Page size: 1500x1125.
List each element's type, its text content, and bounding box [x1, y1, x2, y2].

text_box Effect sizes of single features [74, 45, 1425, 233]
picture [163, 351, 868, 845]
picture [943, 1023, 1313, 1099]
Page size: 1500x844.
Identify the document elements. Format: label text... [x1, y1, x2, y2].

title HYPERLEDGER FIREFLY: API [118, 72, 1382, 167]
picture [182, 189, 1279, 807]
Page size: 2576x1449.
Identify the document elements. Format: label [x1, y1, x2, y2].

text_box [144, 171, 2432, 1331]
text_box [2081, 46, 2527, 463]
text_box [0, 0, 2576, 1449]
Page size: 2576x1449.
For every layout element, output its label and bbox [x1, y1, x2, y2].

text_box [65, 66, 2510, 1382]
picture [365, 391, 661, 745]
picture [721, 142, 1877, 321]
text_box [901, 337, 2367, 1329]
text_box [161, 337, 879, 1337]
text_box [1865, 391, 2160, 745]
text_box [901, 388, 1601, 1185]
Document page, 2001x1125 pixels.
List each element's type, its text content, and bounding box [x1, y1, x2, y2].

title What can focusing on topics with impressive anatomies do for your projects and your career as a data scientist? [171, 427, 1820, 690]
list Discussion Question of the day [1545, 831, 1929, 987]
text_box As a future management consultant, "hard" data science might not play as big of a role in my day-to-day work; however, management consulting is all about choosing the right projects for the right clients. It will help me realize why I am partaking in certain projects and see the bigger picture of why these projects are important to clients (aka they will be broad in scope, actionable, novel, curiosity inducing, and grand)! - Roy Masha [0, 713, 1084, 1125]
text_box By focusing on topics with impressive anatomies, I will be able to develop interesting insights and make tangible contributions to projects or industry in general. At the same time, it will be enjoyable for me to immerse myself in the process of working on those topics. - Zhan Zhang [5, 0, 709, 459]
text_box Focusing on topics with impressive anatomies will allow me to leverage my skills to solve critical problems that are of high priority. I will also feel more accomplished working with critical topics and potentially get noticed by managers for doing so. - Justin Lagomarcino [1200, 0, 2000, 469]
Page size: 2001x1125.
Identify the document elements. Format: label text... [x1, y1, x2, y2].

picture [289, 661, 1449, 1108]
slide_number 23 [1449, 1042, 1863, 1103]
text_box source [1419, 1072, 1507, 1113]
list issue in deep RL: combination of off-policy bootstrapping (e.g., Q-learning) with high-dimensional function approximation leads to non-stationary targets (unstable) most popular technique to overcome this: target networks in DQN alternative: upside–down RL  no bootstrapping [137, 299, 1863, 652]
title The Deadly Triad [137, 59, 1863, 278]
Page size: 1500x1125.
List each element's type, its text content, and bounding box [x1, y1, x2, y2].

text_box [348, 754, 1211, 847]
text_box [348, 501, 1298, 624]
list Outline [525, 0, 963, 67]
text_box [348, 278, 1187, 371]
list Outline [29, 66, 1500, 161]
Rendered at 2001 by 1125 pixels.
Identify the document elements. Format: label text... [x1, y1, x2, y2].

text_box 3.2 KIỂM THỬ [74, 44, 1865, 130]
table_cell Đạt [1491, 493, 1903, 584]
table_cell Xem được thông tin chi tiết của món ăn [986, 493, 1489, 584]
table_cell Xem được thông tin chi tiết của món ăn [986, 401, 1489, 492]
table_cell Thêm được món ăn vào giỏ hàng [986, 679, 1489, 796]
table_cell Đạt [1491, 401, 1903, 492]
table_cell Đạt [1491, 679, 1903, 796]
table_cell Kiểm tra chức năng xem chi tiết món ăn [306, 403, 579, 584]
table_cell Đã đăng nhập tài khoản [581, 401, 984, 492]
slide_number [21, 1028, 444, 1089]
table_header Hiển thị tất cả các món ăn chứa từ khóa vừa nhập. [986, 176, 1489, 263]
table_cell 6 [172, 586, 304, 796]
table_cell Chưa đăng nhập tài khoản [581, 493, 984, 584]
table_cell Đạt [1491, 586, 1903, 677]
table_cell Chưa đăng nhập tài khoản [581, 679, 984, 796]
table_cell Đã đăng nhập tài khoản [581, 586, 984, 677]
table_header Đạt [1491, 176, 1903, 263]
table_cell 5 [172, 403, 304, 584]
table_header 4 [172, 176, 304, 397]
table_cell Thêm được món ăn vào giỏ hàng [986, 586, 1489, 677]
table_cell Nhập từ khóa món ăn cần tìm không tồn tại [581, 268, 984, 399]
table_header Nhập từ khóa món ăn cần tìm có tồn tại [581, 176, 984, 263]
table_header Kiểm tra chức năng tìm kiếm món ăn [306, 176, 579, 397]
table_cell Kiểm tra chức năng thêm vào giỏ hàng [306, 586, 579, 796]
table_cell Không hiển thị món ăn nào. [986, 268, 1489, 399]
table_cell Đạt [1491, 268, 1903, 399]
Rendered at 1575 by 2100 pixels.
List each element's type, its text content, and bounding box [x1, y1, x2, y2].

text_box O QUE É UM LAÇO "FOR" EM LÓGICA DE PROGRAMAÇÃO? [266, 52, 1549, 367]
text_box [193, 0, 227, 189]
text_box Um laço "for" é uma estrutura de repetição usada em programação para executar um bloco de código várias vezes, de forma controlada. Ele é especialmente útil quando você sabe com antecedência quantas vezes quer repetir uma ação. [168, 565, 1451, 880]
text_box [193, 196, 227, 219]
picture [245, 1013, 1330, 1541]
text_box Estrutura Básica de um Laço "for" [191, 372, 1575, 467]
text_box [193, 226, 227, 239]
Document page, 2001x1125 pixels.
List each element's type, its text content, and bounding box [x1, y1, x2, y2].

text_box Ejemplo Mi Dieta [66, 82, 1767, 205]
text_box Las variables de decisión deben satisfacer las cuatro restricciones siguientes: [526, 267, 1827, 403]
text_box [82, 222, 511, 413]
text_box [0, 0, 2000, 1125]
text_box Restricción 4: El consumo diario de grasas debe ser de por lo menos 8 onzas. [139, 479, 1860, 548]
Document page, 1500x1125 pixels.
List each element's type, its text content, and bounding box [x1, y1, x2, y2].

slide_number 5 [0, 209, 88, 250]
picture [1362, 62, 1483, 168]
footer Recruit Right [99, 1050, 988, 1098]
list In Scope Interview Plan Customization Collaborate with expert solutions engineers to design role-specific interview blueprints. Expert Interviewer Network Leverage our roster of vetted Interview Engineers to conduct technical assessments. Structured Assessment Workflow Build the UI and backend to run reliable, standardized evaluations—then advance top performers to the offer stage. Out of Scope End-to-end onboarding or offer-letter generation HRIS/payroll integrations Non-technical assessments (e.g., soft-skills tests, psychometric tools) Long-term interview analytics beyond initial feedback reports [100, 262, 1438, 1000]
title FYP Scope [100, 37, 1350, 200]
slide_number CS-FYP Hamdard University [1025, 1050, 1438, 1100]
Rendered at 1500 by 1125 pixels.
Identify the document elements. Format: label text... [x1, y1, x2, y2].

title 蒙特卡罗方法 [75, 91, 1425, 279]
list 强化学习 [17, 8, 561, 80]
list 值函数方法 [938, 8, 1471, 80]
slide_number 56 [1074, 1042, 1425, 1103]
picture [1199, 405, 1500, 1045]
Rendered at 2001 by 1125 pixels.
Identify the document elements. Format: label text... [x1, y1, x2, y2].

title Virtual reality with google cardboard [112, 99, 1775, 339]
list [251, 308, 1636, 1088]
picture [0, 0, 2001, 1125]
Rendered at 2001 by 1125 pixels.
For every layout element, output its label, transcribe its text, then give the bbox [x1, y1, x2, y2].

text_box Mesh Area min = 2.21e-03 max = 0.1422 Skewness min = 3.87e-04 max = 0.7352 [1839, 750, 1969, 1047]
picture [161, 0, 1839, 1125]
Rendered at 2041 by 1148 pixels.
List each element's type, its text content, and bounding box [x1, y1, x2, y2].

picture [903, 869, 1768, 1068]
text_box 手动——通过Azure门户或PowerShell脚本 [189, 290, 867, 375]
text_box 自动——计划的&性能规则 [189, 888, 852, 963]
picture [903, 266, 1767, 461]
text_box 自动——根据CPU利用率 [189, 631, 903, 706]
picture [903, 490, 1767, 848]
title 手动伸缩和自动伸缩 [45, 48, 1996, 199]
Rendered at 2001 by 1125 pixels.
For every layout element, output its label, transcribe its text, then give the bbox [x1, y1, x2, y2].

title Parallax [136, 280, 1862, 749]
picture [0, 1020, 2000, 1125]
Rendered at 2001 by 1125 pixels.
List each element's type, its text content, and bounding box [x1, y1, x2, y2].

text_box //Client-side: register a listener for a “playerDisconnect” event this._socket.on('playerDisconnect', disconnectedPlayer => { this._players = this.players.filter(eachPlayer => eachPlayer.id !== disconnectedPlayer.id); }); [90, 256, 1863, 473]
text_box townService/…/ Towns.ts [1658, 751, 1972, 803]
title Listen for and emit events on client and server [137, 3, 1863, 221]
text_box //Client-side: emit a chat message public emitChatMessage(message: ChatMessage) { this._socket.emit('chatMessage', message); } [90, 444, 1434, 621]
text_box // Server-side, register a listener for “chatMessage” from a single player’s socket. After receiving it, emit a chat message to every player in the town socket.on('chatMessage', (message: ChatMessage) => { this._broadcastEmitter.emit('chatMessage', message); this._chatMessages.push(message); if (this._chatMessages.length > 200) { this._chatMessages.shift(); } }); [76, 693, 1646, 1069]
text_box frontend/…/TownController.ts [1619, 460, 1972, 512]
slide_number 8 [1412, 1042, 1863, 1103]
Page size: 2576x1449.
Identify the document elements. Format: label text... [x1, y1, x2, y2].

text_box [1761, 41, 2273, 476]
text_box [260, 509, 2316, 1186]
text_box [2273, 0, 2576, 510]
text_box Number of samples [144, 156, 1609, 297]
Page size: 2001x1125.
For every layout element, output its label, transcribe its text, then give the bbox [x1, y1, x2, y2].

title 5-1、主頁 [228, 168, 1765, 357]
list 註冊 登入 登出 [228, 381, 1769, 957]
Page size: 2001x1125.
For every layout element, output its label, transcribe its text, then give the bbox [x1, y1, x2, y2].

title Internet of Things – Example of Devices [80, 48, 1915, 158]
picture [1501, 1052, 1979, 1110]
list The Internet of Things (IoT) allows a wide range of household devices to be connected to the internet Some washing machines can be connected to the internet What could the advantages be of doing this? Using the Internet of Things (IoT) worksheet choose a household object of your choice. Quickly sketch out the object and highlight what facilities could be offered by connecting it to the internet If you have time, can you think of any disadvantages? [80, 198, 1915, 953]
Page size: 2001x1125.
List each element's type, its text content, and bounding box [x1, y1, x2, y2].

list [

TASK PROMPT
Restate exactly the records above from their first line through the line that holds "Page size: 1500x844.", please, including both and leaving out all others.

RESPONSE FOR THIS EXERCISE
Page size: 1500x1125.
List each element's type, its text content, and bounding box [x1, y1, x2, y2].

text_box Effect sizes of single features [74, 45, 1425, 233]
picture [163, 351, 868, 845]
picture [943, 1023, 1313, 1099]
Page size: 1500x844.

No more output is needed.